Deep shale gas formations with a burial depth larger than 3500 m contain over 65% of the total shale gas reserves in the Southern Sichuan Basin. However, complex reservoir conditions, such as extensively developed natural fractures or faults and large horizontal principal stress differences, generate significant uncertainties in post-fracturing well performance. Quick estimation of hydraulic fracture properties, such as the fracture surface area and effective half-length, via pressure falloff data, after the main fracturing treatment offers a timely and improved understanding of stimulation efficiency and provides key information for post-frac well performance investigation.
In this study, we comprehensively investigate fracture properties of different fractured stages, such as main fracture surface area, secondary fracture surface area, and effective main fracture half-length. Then, we analyze the correlation of these properties, productivity, pressure falloff data, and fracturing treatment parameters via a case study. Here, we employ the basic pressure-falloff-based approach of Liu et al. (2020) and further add the impact fracture tortuosity. First, collect high-quality pressure falloff data and generate the log-log diagnostic plot of pressure drop and the corresponding derivative for each stage. Then, generate the composite G-function plot for each stage and find the d(∆p)/dG value when the first closure of the hydraulic fracture occurs. Next, determine the pressure loss caused by the wellbore and near-wellbore fracture tortuosity and calculate the fracture tortuosity. Finally, calculate the main fracture and secondary fracture properties.

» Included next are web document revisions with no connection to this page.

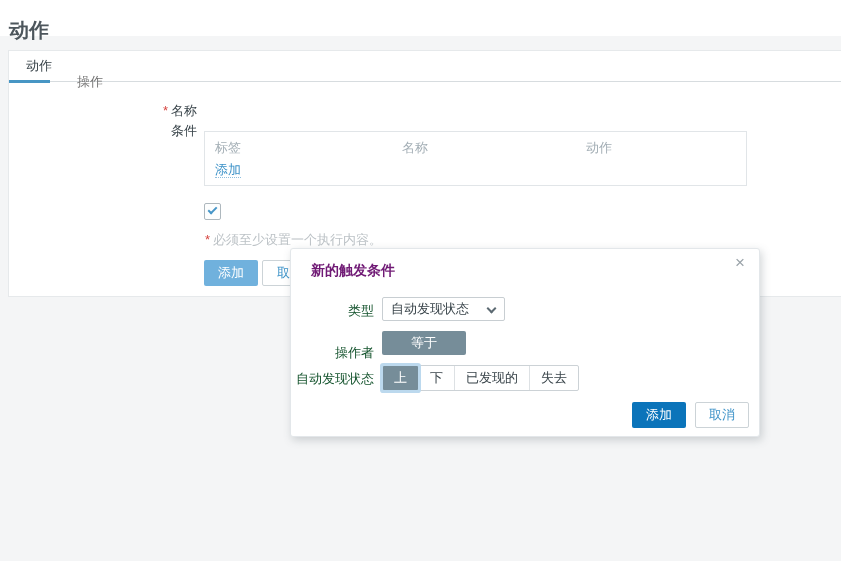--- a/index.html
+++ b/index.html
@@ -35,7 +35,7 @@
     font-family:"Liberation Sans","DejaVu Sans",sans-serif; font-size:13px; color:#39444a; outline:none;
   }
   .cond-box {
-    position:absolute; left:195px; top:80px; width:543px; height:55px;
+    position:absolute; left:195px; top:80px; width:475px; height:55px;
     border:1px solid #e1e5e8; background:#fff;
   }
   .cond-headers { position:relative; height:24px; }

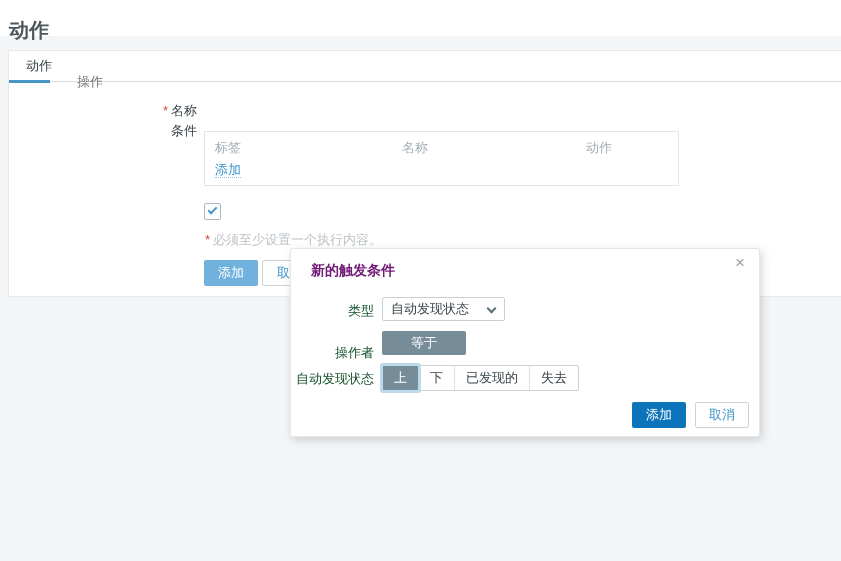--- a/index.html
+++ b/index.html
@@ -137,6 +137,7 @@
     <span class="add-link">添加</span>
   </div>
 
+  <div class="lbl" style="top:154px;">已启用</div>
   <div class="checkbox">
     <div class="check"></div>
   </div>

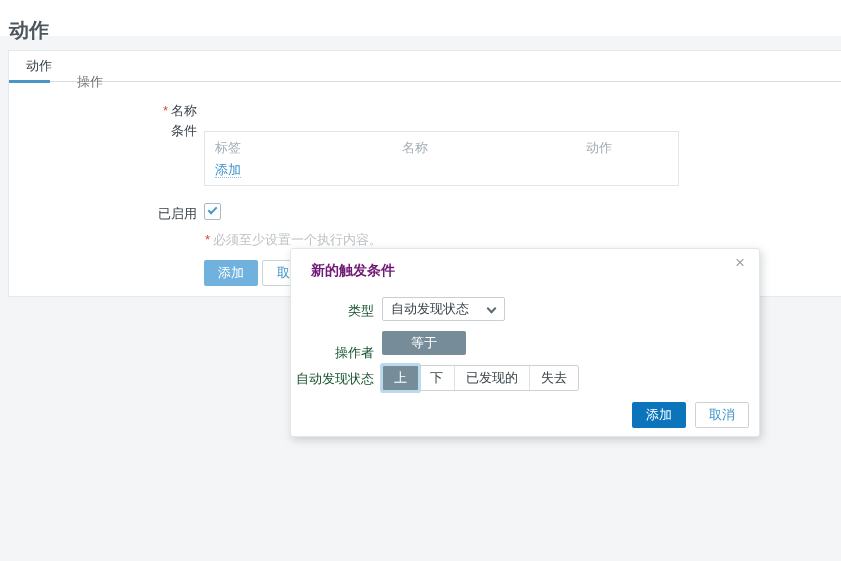--- a/index.html
+++ b/index.html
@@ -142,7 +142,6 @@
     <div class="check"></div>
   </div>
 
-  <div class="note"><span class="req-star">*</span><span>必须至少设置一个执行内容。</span></div>
 
   <div class="btn btn-submit-dim">添加</div>
   <div class="btn btn-cancel-main">取消</div>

Well A, a deep shale gas well in the Southern Sichuan Basin, is selected and analyzed. The effective main fracture half-length of well A ranges from 279 ft to 395 ft, depending on the operating and reservoir conditions. Compared with microseismic data, the average main fracture effective half-length is 54.7% of the observed average SRV half-length. The relative magnitude of pressure loss during the pressure falloff period caused by near-wellbore fracture tortuosity can roughly reflect the complexity of the created fracture system. A new fracture complexity evaluation concept is proposed based on the surface area values of main and secondary fractures. For fractured stages, the total pressure drop is positively correlated with the total fracture surface area of the fracture system and total injected fluid volume. The correlation between fracture surface area and gas productivity is weaker compared with that between fracture surface area and water productivity. Some discrepancies in specific stages are possibly caused by abnormal or poor-quality pressure falloff data.
By combining other key information on field treatments, the understanding obtained from fracture surface area estimation helps to define changes in treatment design and enhance well productivity. This integrated approach can also serve as a simple but practical tool for estimating hydraulic fracture properties during offshore fracturing.